§ **EXERCISE MATERIALS**
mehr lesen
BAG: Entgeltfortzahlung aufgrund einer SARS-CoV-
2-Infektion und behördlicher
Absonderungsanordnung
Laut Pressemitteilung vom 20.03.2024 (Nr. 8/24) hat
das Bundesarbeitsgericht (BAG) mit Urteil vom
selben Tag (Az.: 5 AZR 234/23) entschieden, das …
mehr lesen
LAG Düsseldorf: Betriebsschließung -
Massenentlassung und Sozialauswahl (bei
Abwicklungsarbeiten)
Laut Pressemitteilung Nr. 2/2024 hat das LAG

§ **WHAT THE TASK REQUIRES**
Each line that holds the string "Laut" is to be copied from the entries above.

§ **ANSWER SECTION**
Laut Pressemitteilung vom 20.03.2024 (Nr. 8/24) hat
Laut Pressemitteilung Nr. 2/2024 hat das LAG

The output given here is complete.